Laidley also revealed that she had been dealing with gender dysphoria most of her life.
“My first recollection is about six years of age, way, way back,” Laidley said. “Now I am 55, so what is that, 49 years, God.
“It was a long time ago and I carried it through my youth and teenage years and then I played footy, played cricket and things like that, and nearly gave them all away.
“Then luckily made the state schoolboys back in Perth and thought,‘ Well, I am pretty good and let’s just see where this goes ’.
“It was really difficult to know that I felt so different on the inside to what was on the outside and then, given that I started playing league footy when I was in high school, to have this persona, and some called me the Junkyard Dog back in the day, it was so far removed from the person I really was and that was very difficult and it took its toll.
“I felt like I was walking around with a boat anchor on my head for many, many years, but I was too scared, ashamed, embarrassed to go and find out about it, but I knew there was something different about how I was feeling .
“Absolutely, I am absolutely at peace.
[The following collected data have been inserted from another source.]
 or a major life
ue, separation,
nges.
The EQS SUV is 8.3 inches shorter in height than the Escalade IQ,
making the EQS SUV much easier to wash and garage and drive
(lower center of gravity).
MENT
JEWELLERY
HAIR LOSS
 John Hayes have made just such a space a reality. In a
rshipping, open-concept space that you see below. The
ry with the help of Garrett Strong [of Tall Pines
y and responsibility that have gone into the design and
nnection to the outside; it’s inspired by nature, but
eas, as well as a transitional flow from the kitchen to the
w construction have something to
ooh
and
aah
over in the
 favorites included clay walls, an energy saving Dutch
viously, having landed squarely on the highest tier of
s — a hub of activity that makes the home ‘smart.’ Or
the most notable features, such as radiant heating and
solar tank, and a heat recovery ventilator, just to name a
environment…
It has taken 55 years to get here.
“As much as there has been a hell of a lot that has been written and said, and I have not had much, zero, opportunity to say anything because of different reasons, before everything became very public I had been living as myself and I was very happy with that.
“Some of my family is still finding it a little difficult but we are working on that and that will take some time but we’ll work through that.”
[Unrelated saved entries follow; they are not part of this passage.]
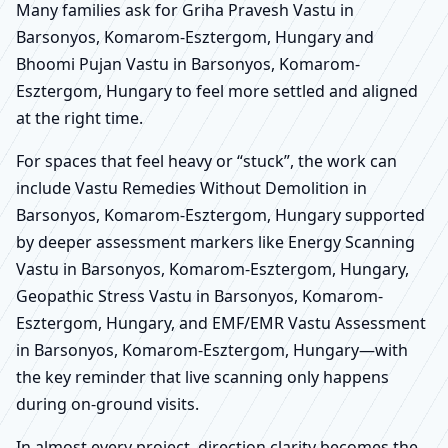
Many families ask for Griha Pravesh Vastu in
Barsonyos, Komarom-Esztergom, Hungary and
Bhoomi Pujan Vastu in Barsonyos, Komarom-
Esztergom, Hungary to feel more settled and aligned
at the right time.
For spaces that feel heavy or “stuck”, the work can
include Vastu Remedies Without Demolition in
Barsonyos, Komarom-Esztergom, Hungary supported
by deeper assessment markers like Energy Scanning
Vastu in Barsonyos, Komarom-Esztergom, Hungary,
Geopathic Stress Vastu in Barsonyos, Komarom-
Esztergom, Hungary, and EMF/EMR Vastu Assessment
in Barsonyos, Komarom-Esztergom, Hungary—with
the key reminder that live scanning only happens
during on-ground visits.
In almost every project, direction clarity becomes the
Laidley is continuing to tell her story as well.
Her autobiography is due to be released by Harper Collins in August while a documentary on her life is due to be produced by Eddie McGuire’s JAM TV company.
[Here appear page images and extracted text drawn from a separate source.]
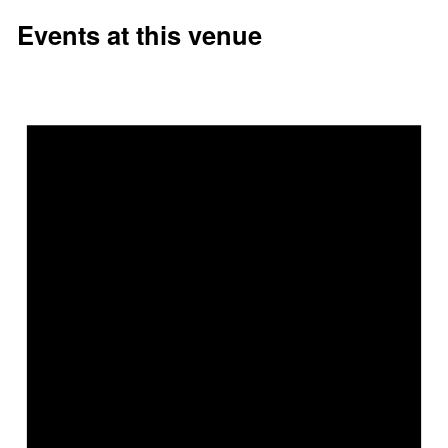
Events at this venue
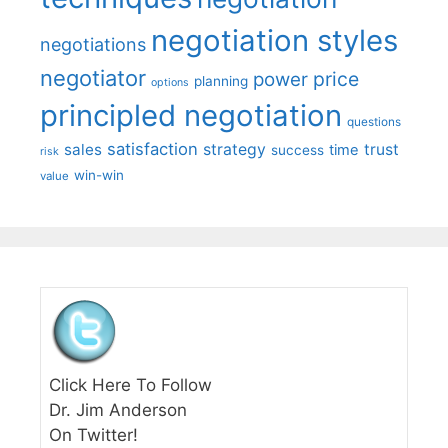
negotiation styles
negotiations
negotiator
price
power
planning
options
principled negotiation
questions
satisfaction
sales
strategy
trust
time
success
risk
win-win
value
Click Here To Follow
Dr. Jim Anderson
On Twitter!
Asked if Laidley wanted to have another crack at AFL coaching, she said: “I’m not ready yet.”
But she did say she was enjoying reconnecting with the AFL community and showing who she really is, as well as being a role model for the transgender community.
“The further I live my life and the more people who come up and get in touch, and just from me being my authentic self and living in peace, it has given people more hope and acceptance and as a transgender community that is all we want , ”She said.
“We just want to be supported and not judged. And if that has to be me, I am happy to do that for this generation of transgender community and the generations that will come after me. ”
Laidley revealed AFL CEO Gillon McLachlan said to her: “Days, our game’s for everyone and we’ll help you be the person you want to be now and along your journey. If we can help break down any barriers in regards to that because our game is for everyone. ”
“For the CEO of this organization to say that is amazing,” Laidley said.